Zaleya pentandra

Scientific classification
- Kingdom: Plantae
- Clade: Tracheophytes
- Clade: Angiosperms
- Clade: Eudicots
- Order: Caryophyllales
- Family: Aizoaceae
- Genus: Zaleya
- Species: Z. pentandra
- Binomial name: Zaleya pentandra (L.) C.Jeffrey

= Zaleya pentandra =

- Genus: Zaleya
- Species: pentandra
- Authority: (L.) C.Jeffrey

Species of plant

Zaleya pentandra is a prostrate perennial herb of the Aizoaceae family. It is widespread in semi-arid and arid climes and also in woodlands and can adapt to different ecological zones.

== Distribution ==
The species is native to Africa with further dispersal to the Arabian Peninsula, Iran, India, and Pakistan. It is sometimes called African purslane. It grows as a xero-halophyte herb in desert regions of Cholistan and Thar in Pakistan.

== Description ==
The stems are papillose to glabrous and branches pubescent.
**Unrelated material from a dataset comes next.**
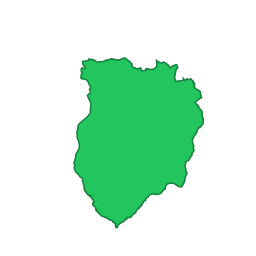 Vurpar, Sibiu, Romania (Mercator projection), rotated 227°
{"feature_id": "2599482B26098957390295", "entity_name": "Vurpar", "entity_type": "district", "adm_level": 2, "iso_a3": "ROU", "parent_name": "Romania", "parent_adm1": "Sibiu", "projection": "mercator", "projection_center": [24.329, 45.907], "detail": "fine", "context": "isolated", "style": "filled", "palette": "green", "viewbox_px": 256, "rotation_deg": 227, "n_neighbors": 0, "source": "geoboundaries", "source_scale": "gbopen_adm2", "svg_char_len": 5742}
<svg xmlns="http://www.w3.org/2000/svg" viewBox="0 0 256 256"><g transform="rotate(227 128 128)"><path d="M158.0,194.9L155.1,192.8L153.5,191.0L153.3,190.0L153.6,188.1L153.5,186.6L155.1,185.0L155.8,183.6L156.7,183.6L158.0,182.9L158.8,181.9L159.0,181.3L158.9,181.0L158.0,180.7L157.8,180.5L158.3,179.8L159.0,179.2L159.1,178.6L159.7,177.5L160.6,176.9L161.2,177.4L161.3,177.1L161.6,177.4L163.2,178.3L163.7,177.9L164.1,176.7L164.0,176.1L164.0,175.6L165.0,175.3L165.5,174.5L167.2,174.2L167.2,173.9L167.7,173.9L168.3,173.4L170.2,172.8L171.0,173.0L171.3,174.0L171.9,174.6L172.9,174.6L173.5,174.4L174.3,174.5L177.4,174.3L178.0,174.0L179.4,173.9L179.6,173.7L181.1,173.7L181.9,172.8L182.3,172.0L182.8,170.3L183.5,169.0L183.9,167.6L184.4,167.2L184.4,166.8L184.8,166.6L185.7,166.3L185.9,165.7L187.9,164.8L187.9,164.3L188.2,164.5L188.7,164.0L188.7,163.6L190.0,163.2L191.6,159.3L192.4,158.7L192.8,157.9L192.9,156.6L193.3,156.2L193.5,155.0L195.2,153.3L196.8,150.6L197.2,150.3L200.3,149.8L201.6,149.2L202.0,149.0L202.3,148.3L203.4,147.9L203.7,147.0L204.1,147.2L204.7,147.0L205.1,146.6L205.1,146.3L204.9,146.0L204.2,145.8L205.7,142.7L206.9,141.2L207.7,140.4L205.8,138.4L203.9,138.4L203.7,138.0L203.4,138.0L202.6,138.3L202.0,138.3L201.3,138.0L201.1,137.7L201.0,137.1L201.2,136.6L202.2,135.8L202.9,135.8L203.3,135.3L203.0,133.9L202.7,133.4L201.9,133.0L201.6,132.6L200.6,132.6L200.2,132.4L199.7,131.7L199.4,131.0L198.6,129.8L197.5,128.5L196.5,127.6L196.0,127.9L195.5,127.9L194.5,128.4L194.4,128.8L193.2,129.6L190.8,130.7L188.0,130.0L186.3,129.2L183.3,128.4L182.9,127.7L182.9,127.2L182.4,126.8L182.4,126.1L181.8,126.2L181.4,126.0L179.4,124.4L179.6,122.9L179.5,120.6L177.1,119.5L173.5,118.6L172.5,118.0L171.7,117.9L169.9,116.4L167.6,113.4L164.8,110.9L164.5,110.4L164.1,107.0L163.9,106.2L164.2,98.9L164.4,95.8L164.2,94.4L163.7,93.0L161.4,90.3L160.8,89.3L160.4,88.4L155.1,83.9L152.4,83.1L150.1,81.7L148.4,80.6L147.0,79.0L145.7,76.6L144.5,72.2L141.6,68.6L139.5,65.2L139.1,64.3L138.7,64.1L137.7,64.1L136.7,63.7L136.3,63.2L136.4,62.4L134.9,61.0L134.1,61.0L133.5,60.5L132.9,60.4L131.9,59.8L127.9,59.9L127.6,60.2L124.9,59.6L123.4,60.2L122.3,60.1L120.8,59.3L120.7,58.9L120.3,58.6L120.1,58.7L119.6,58.4L118.8,57.8L117.7,57.5L117.4,57.2L116.8,56.8L116.8,56.7L116.2,56.6L115.0,56.1L114.9,55.8L114.4,55.6L114.3,55.1L113.9,55.0L113.9,54.9L112.7,54.0L112.1,54.3L111.8,53.8L111.5,54.2L110.4,53.5L110.0,53.6L109.6,53.3L108.7,53.4L107.6,53.1L107.3,53.3L106.8,53.1L106.6,53.2L106.4,53.6L106.1,53.3L105.0,53.4L104.8,53.7L104.5,53.4L104.2,53.4L103.8,54.3L103.7,53.8L103.4,53.6L102.5,53.9L101.6,53.8L101.1,53.5L98.8,53.3L98.3,53.0L97.4,53.3L96.9,52.3L97.1,51.8L96.7,51.4L96.9,50.8L96.1,50.5L96.0,50.1L95.3,50.3L95.1,49.7L94.8,49.5L93.7,50.1L92.4,50.3L91.3,49.7L90.2,48.5L89.9,48.6L89.9,48.9L89.6,49.2L89.2,48.5L88.6,48.3L87.7,48.9L87.1,48.6L86.1,48.7L85.6,48.4L85.2,48.6L83.1,48.6L82.3,48.9L81.6,48.8L80.4,49.2L79.1,50.1L78.6,50.1L77.8,50.8L77.2,50.8L75.9,51.2L75.2,51.7L74.2,52.1L73.7,51.6L71.3,53.2L69.6,52.9L69.4,53.4L68.7,53.2L68.3,53.6L67.9,53.2L67.5,53.2L66.5,53.8L65.9,53.2L65.6,52.5L64.6,51.9L63.9,52.0L63.5,52.2L63.3,51.4L62.7,52.0L62.6,52.5L63.5,52.7L63.1,53.1L63.4,53.4L63.7,55.5L63.6,56.2L63.7,56.6L63.5,57.3L63.4,58.5L63.6,59.2L63.1,59.6L63.1,60.1L62.7,60.5L62.5,61.0L62.6,62.0L63.1,63.3L62.8,63.6L62.5,63.7L62.5,64.4L62.2,64.9L62.7,65.7L62.4,66.5L62.7,67.2L61.6,67.8L61.5,68.3L61.0,68.6L61.1,69.1L61.0,69.5L61.1,69.8L60.8,70.3L61.2,70.7L61.1,71.1L61.5,71.9L61.3,72.2L61.4,73.6L61.1,74.0L61.0,74.7L61.1,76.0L61.4,77.2L62.0,78.2L62.2,78.8L61.7,80.9L62.2,81.5L61.9,81.9L62.3,82.1L62.1,82.5L62.0,85.2L62.7,86.2L62.7,87.0L63.2,87.7L63.1,88.3L63.3,88.7L63.1,89.0L63.6,89.8L63.1,91.5L63.9,92.1L63.9,93.2L64.3,94.1L63.8,95.7L64.3,97.6L64.2,99.2L63.6,99.5L63.5,100.4L62.2,101.9L61.5,102.1L60.6,103.1L59.6,103.6L59.2,104.7L58.4,105.9L57.9,107.4L57.8,108.0L58.2,109.5L58.5,112.4L57.9,113.4L58.2,113.9L59.1,114.6L59.5,115.4L59.6,115.8L60.1,116.9L60.2,118.6L60.0,119.4L58.2,122.0L56.4,123.5L55.4,124.1L51.0,125.0L50.3,125.3L48.3,127.2L50.1,132.3L50.9,133.8L52.9,136.1L54.8,140.6L56.3,140.6L59.0,142.5L59.5,142.5L61.1,143.5L63.9,147.5L63.1,149.7L63.0,150.8L63.7,152.2L63.8,153.3L64.7,156.2L64.6,156.8L65.8,157.4L66.1,158.3L66.0,159.3L66.3,159.6L66.3,160.5L66.4,160.9L68.2,161.8L70.2,163.9L71.0,164.4L72.7,164.9L74.4,166.0L76.0,168.0L76.1,168.6L76.9,170.4L77.4,173.3L77.8,174.9L78.3,175.6L78.4,176.3L79.1,176.9L79.6,178.6L79.6,179.1L79.7,179.4L79.7,179.8L80.0,180.3L79.3,180.8L79.4,183.0L79.9,184.9L79.8,185.5L82.7,188.9L86.8,190.8L87.1,191.3L87.4,191.4L87.7,191.9L89.5,193.4L91.4,193.7L95.8,193.6L95.7,194.6L98.2,194.5L100.1,194.0L100.7,194.3L101.0,197.8L100.1,202.6L100.4,202.8L102.3,203.7L105.4,205.6L106.4,205.7L107.5,205.1L108.0,205.2L111.0,204.1L111.4,204.4L111.7,204.2L111.9,204.4L112.5,204.4L113.6,204.9L113.4,205.4L114.8,206.3L114.8,206.9L114.9,207.0L115.4,206.3L116.5,207.1L116.8,206.9L116.9,207.0L116.7,207.2L117.3,207.7L117.5,207.6L117.2,206.9L118.3,207.5L119.3,207.4L121.0,207.6L121.4,206.7L122.5,204.9L122.8,204.7L123.6,204.9L123.9,204.6L123.9,204.3L123.5,203.9L123.4,203.4L123.7,202.9L124.8,202.5L124.3,202.5L124.3,202.3L124.6,202.3L125.2,202.0L126.5,202.2L126.2,201.9L125.4,201.9L125.3,201.7L125.6,201.5L125.5,201.2L125.6,200.1L126.1,199.2L126.6,198.9L126.9,198.5L127.3,197.6L127.9,197.2L127.8,196.5L128.2,196.0L128.7,195.8L130.0,194.6L130.3,195.3L131.8,195.6L132.3,196.3L133.1,196.6L133.9,197.4L135.3,199.7L136.5,200.8L136.6,201.2L137.3,201.8L137.4,202.5L138.0,202.9L138.1,203.3L138.0,205.3L138.4,205.2L138.5,205.5L139.0,205.8L140.9,206.8L141.8,205.5L142.4,204.9L142.4,204.2L142.8,202.5L143.2,202.3L143.0,201.1L143.3,199.9L146.8,200.4L150.4,199.5L152.1,199.0L152.3,198.3L152.3,197.5L153.1,196.1L158.0,194.9Z" fill="#22c55e" stroke="#15803d" stroke-width="1.5"/></g></svg>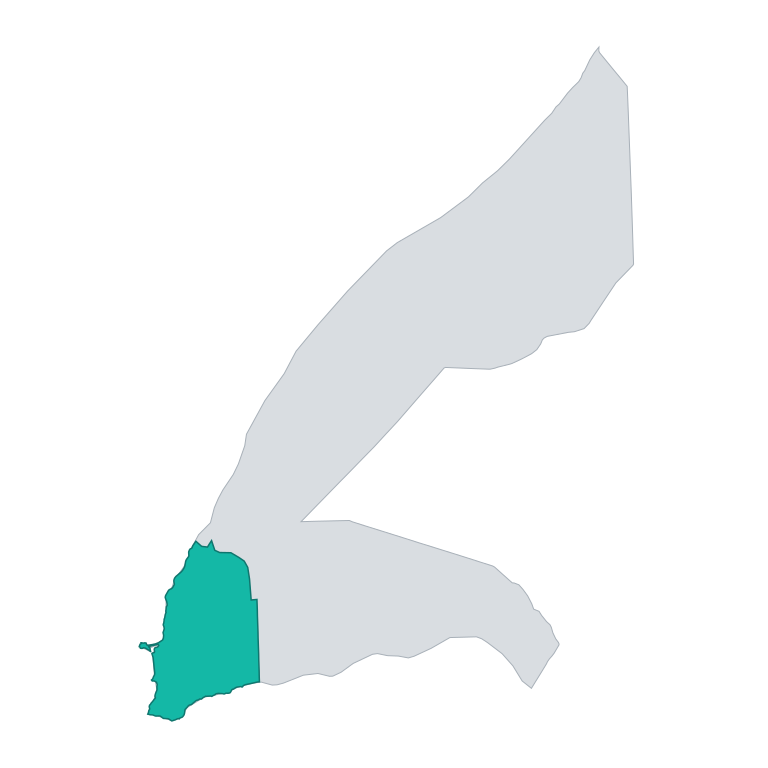 where Bari sits in Somalia, rotated 178°
{"feature_id": "SOM-1", "entity_name": "Bari", "entity_type": "Region", "adm_level": 1, "iso_a3": "SOM", "parent_name": "Somalia", "parent_adm1": "", "projection": "orthographic", "projection_center": [50.532, 10.16], "detail": "fine", "context": "in_parent", "style": "filled", "palette": "teal", "viewbox_px": 768, "rotation_deg": 178, "n_neighbors": 0, "source": "natural_earth", "source_scale": "10m", "svg_char_len": 5666}
<svg xmlns="http://www.w3.org/2000/svg" viewBox="0 0 768 768"><g transform="rotate(178 384 384)"><path d="M157.7,709.3L156.9,707.4L152.3,701.4L143.7,690.1L137.2,681.7L130.6,673.0L130.5,666.2L130.4,645.9L130.3,605.4L130.2,564.7L130.3,524.0L130.4,503.6L130.4,495.2L131.1,493.9L138.7,486.6L148.7,477.0L162.0,458.5L169.2,448.4L175.2,440.0L176.8,437.5L182.1,432.4L191.9,429.6L198.1,429.2L219.2,425.9L222.3,424.4L224.2,422.6L226.0,418.6L230.1,413.0L235.5,409.1L245.6,404.2L255.5,400.0L257.7,399.4L269.6,396.9L272.5,396.0L277.4,395.1L279.3,395.2L295.8,396.4L308.7,397.4L322.0,398.4L323.4,397.9L332.8,387.8L347.8,371.8L357.3,361.6L372.0,345.8L383.4,334.4L395.9,321.7L408.0,310.2L422.6,296.2L431.8,287.5L446.1,273.8L459.7,260.8L471.7,249.3L455.2,249.2L439.2,249.0L423.4,248.8L420.5,247.4L407.3,242.7L390.5,236.8L369.8,229.5L355.0,224.2L339.2,218.7L323.3,213.1L310.8,208.7L295.2,203.1L281.7,198.3L279.9,197.2L272.5,190.1L262.8,180.8L260.9,180.6L256.2,178.6L252.1,173.6L247.8,167.2L244.0,159.2L242.3,153.8L237.0,151.4L234.5,147.1L229.8,140.8L226.5,137.6L225.3,135.0L223.9,129.4L221.3,123.4L218.7,119.6L218.1,118.0L218.3,117.0L223.4,109.0L225.7,106.2L228.3,103.5L230.4,100.7L231.3,98.8L237.5,89.4L243.0,81.2L247.3,74.7L256.3,82.4L265.0,97.8L275.3,110.3L289.6,122.0L295.3,126.0L300.4,128.1L327.0,128.3L346.1,118.2L363.4,110.9L369.2,109.4L379.1,111.6L390.0,112.4L399.9,114.8L404.9,114.3L424.6,105.8L437.0,97.4L445.4,93.8L448.7,93.8L460.1,97.0L474.8,95.8L494.9,88.6L501.4,87.1L506.2,87.0L517.2,90.4L518.9,90.2L524.8,89.7L540.4,86.2L552.6,81.0L575.0,77.2L592.1,67.5L595.0,62.8L600.2,57.0L607.7,55.0L626.8,61.9L629.8,62.4L628.7,66.6L628.1,70.9L624.2,78.4L621.7,86.6L623.5,99.3L624.5,119.8L624.0,122.8L622.7,125.7L622.2,128.0L620.2,128.8L619.2,130.2L620.8,130.7L626.8,128.5L626.6,126.0L627.0,124.8L631.9,127.5L635.5,128.7L636.5,131.2L636.2,133.0L630.6,132.2L627.8,130.8L619.4,133.1L614.4,135.5L612.8,139.6L611.7,155.6L609.7,166.1L609.3,179.9L602.6,189.0L600.3,195.5L590.3,208.4L585.0,219.4L583.3,224.8L574.5,239.9L562.3,251.4L557.9,266.2L553.5,275.5L548.6,283.9L537.8,298.8L532.3,309.2L525.3,327.2L523.2,338.6L503.6,371.6L483.4,397.8L470.7,419.9L448.0,445.4L417.1,478.2L376.7,517.0L365.7,524.9L321.6,548.3L293.0,568.1L278.4,581.6L263.0,593.2L250.9,604.3L214.3,641.9L210.5,645.4L206.9,648.7L202.3,655.1L199.1,657.6L190.4,668.3L185.0,673.8L178.9,679.3L176.3,683.2L174.5,687.7L172.5,690.1L167.0,700.8L162.2,707.8L157.4,713.3L157.7,709.3Z" fill="#d9dde1" stroke="#a8b0b8" stroke-width="1"/><path d="M518.5,173.1L518.5,167.6L518.5,162.1L518.6,156.6L518.6,151.1L518.6,145.6L518.6,140.1L518.7,134.6L518.7,129.1L518.7,123.6L518.7,118.2L518.8,112.7L518.8,107.2L518.8,101.7L518.9,96.2L518.9,90.7L520.7,90.6L527.0,89.4L533.3,88.3L535.1,87.5L535.9,86.4L536.4,86.1L537.0,86.3L537.4,86.6L537.9,86.6L541.0,86.3L541.9,86.1L542.7,85.8L545.2,84.3L546.1,84.2L546.8,83.7L547.9,81.7L548.6,80.8L549.5,80.5L550.6,80.4L552.7,80.5L553.0,80.4L553.8,80.0L554.2,79.9L554.7,79.8L556.2,80.2L560.4,80.6L562.6,80.3L564.0,79.2L564.4,79.2L565.3,78.7L565.8,78.5L566.0,78.4L566.6,78.0L567.0,77.8L567.3,77.9L567.7,78.0L567.9,78.1L568.0,78.2L572.3,78.1L573.2,78.2L576.0,76.7L577.0,75.8L577.5,75.5L579.2,75.6L579.6,75.4L580.0,75.1L580.5,74.8L582.6,74.3L583.6,73.6L587.6,70.4L589.8,69.9L590.7,69.3L592.3,67.5L593.7,66.2L594.3,65.4L594.5,64.3L594.6,63.2L594.8,62.1L595.1,61.1L595.5,60.1L596.6,58.7L597.3,58.1L598.0,57.8L598.6,57.7L599.8,57.1L600.0,56.8L600.2,56.6L600.4,56.4L600.7,56.5L601.1,56.7L601.4,56.8L602.4,56.5L604.4,55.6L606.2,55.2L606.7,54.9L607.9,54.7L611.2,57.0L616.2,57.5L619.0,59.8L619.9,60.1L623.7,60.1L624.6,60.4L626.3,61.2L627.2,61.4L628.3,61.5L629.4,61.6L630.4,62.0L631.6,62.3L630.9,63.9L630.4,65.9L629.5,67.4L629.9,69.7L629.5,71.2L628.6,72.0L627.8,73.3L626.3,74.8L624.7,76.8L623.6,78.0L623.4,78.3L623.5,78.9L623.7,79.6L623.8,80.0L623.6,81.1L623.3,82.2L621.8,85.6L621.5,86.4L621.5,89.6L621.1,91.6L621.8,93.9L623.9,95.2L626.0,95.3L626.7,96.3L625.5,97.3L624.5,99.7L624.0,100.5L623.6,101.1L623.3,102.2L623.2,103.4L623.7,110.1L624.3,118.8L625.4,122.7L625.1,123.2L624.0,123.4L622.9,123.7L622.6,124.6L622.9,126.7L622.6,127.7L622.1,128.3L621.4,128.7L620.4,128.7L619.4,129.1L618.6,129.8L618.2,130.7L618.6,131.4L619.5,131.6L626.9,130.1L627.4,130.2L627.9,130.3L628.3,130.3L628.5,129.9L628.3,129.4L627.8,129.1L627.4,128.9L627.2,128.6L627.1,127.4L627.0,126.4L626.7,125.4L626.2,124.4L626.9,125.1L627.7,125.6L628.3,126.2L629.1,126.7L629.6,127.0L630.1,127.3L631.2,128.1L631.8,128.4L632.7,128.6L633.4,128.8L633.9,128.7L634.3,128.4L634.9,128.2L635.9,128.3L636.7,128.5L637.1,129.6L637.8,130.0L637.5,130.9L636.8,132.5L636.2,132.7L636.0,132.9L635.6,133.2L635.8,133.9L635.4,133.9L634.5,133.6L633.9,133.6L633.1,133.4L632.2,133.7L630.8,133.4L630.5,132.5L630.4,131.9L630.0,131.4L629.3,131.1L622.0,132.0L618.5,133.2L614.2,135.9L613.4,137.5L613.0,140.5L613.5,143.3L612.1,147.0L612.4,149.2L613.0,150.7L613.0,151.4L612.9,151.9L612.5,152.6L611.9,156.0L612.0,156.5L611.5,157.6L611.2,158.5L610.7,160.9L610.1,162.7L609.7,163.2L610.0,164.6L609.9,165.1L609.7,166.0L609.3,169.0L608.4,170.3L608.4,171.8L608.8,174.3L609.9,177.5L610.1,178.5L609.9,179.4L609.6,180.3L606.6,185.2L605.7,186.0L603.6,186.8L602.8,187.4L602.2,188.1L600.8,190.5L600.5,191.2L600.9,194.3L600.8,195.4L600.1,197.2L598.7,198.9L593.4,203.1L591.9,204.7L590.8,206.3L589.9,207.8L589.2,209.8L588.4,213.8L587.6,215.5L585.3,218.3L585.0,219.3L585.1,222.3L585.0,223.2L584.2,225.0L583.5,225.9L582.8,226.2L581.9,226.6L581.4,227.3L581.1,228.3L580.6,229.2L577.5,233.4L571.9,228.1L566.1,227.2L564.2,230.1L561.8,233.5L558.9,223.7L554.1,221.3L542.9,220.7L535.2,215.8L529.9,211.9L526.6,205.5L525.2,193.8L524.3,172.8L518.5,173.1Z" fill="#14b8a6" stroke="#0f766e" stroke-width="1.5"/></g></svg>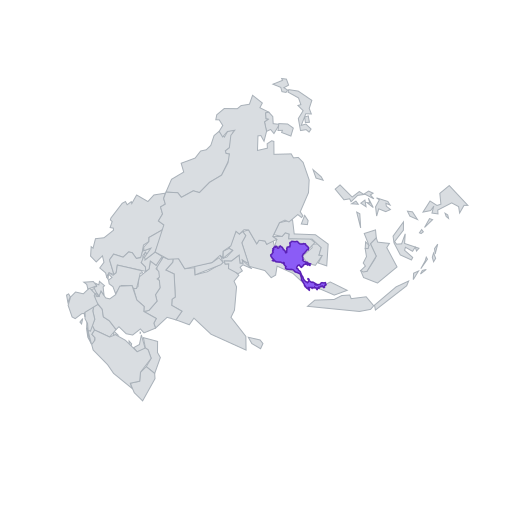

Leaves can grow in various sizes, 1.5 – 4 cm long and 0.6 - 2.7 broad; oblanceolate to elliptical, dark green with a tinge of grey on the surface. Petioles are shorter than the blade at about 8 – 11 cm long with sheathing at the base.

== Uses ==
A material used by some locals in folk medicine, root and leaf extracts are applied to treat snake bites, cough or stomach issues. However, it is also considered highly toxic in some areas in India and as an invasive weed in regions of Pakistan.

In Senegal, it is used as cattle fodder.